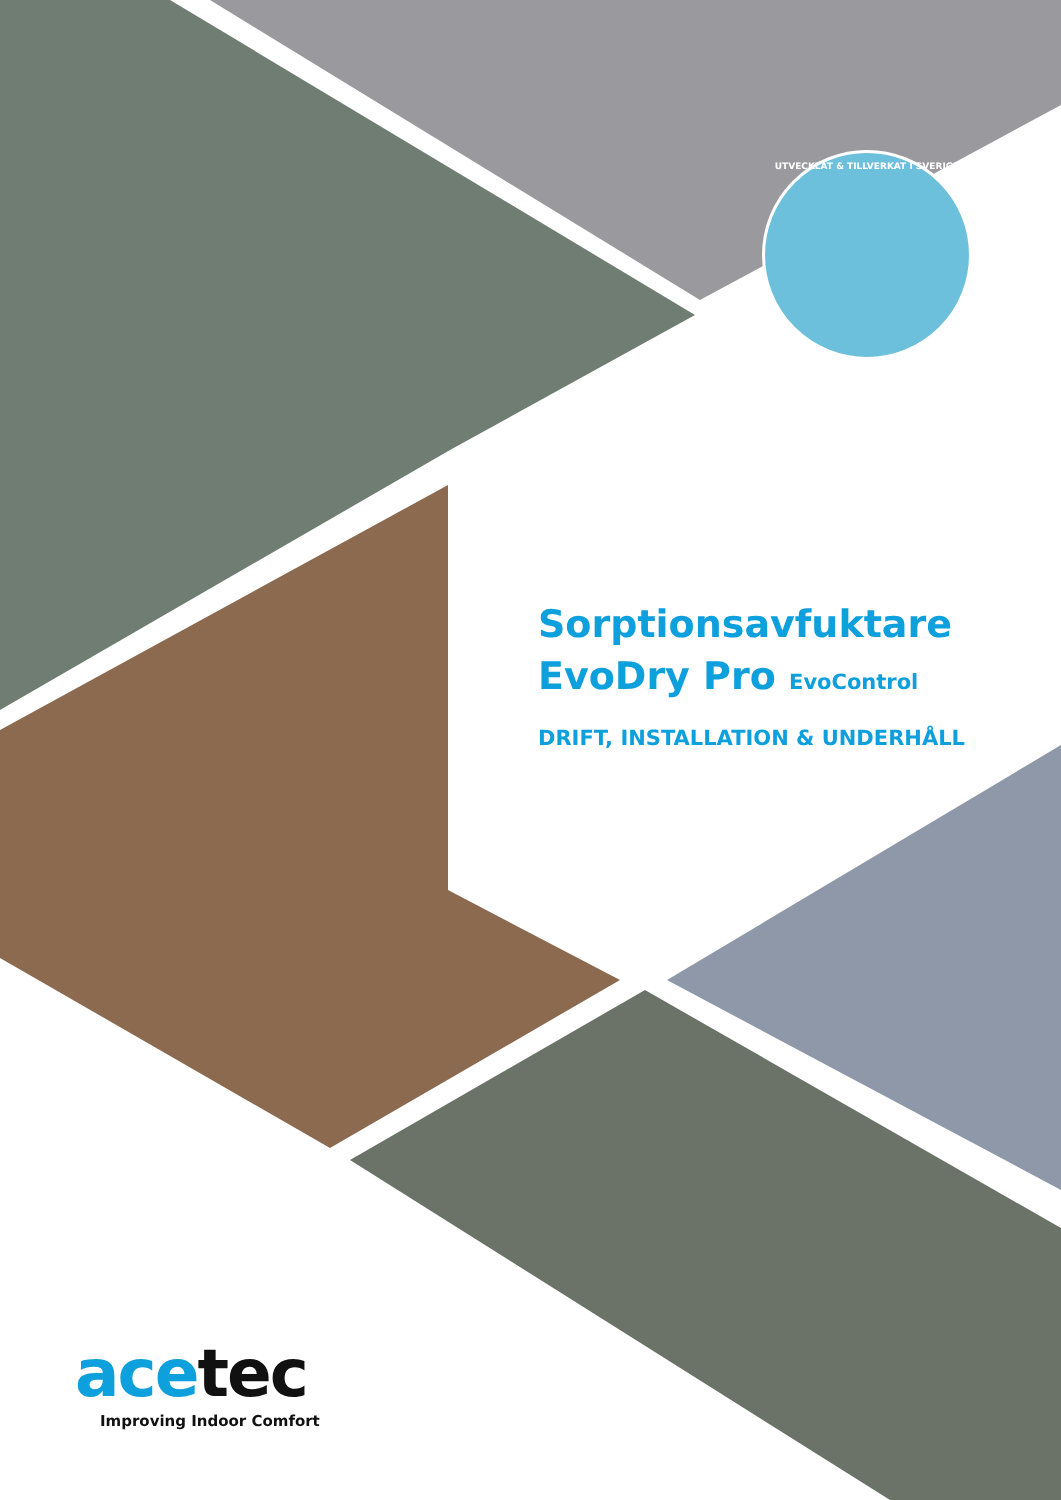UTVECKLAT & TILLVERKAT I SVERIGE
Sorptionsavfuktare
EvoDry Pro EvoControl
DRIFT, INSTALLATION & UNDERHÅLL
acetec
Improving Indoor Comfort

________________________________________

* Task details:
Output all of the entries once more, word for word, with the images removed.

* Solution for this task:
UTVECKLAT & TILLVERKAT I SVERIGE
Sorptionsavfuktare
EvoDry Pro EvoControl
DRIFT, INSTALLATION & UNDERHÅLL
acetec
Improving Indoor Comfort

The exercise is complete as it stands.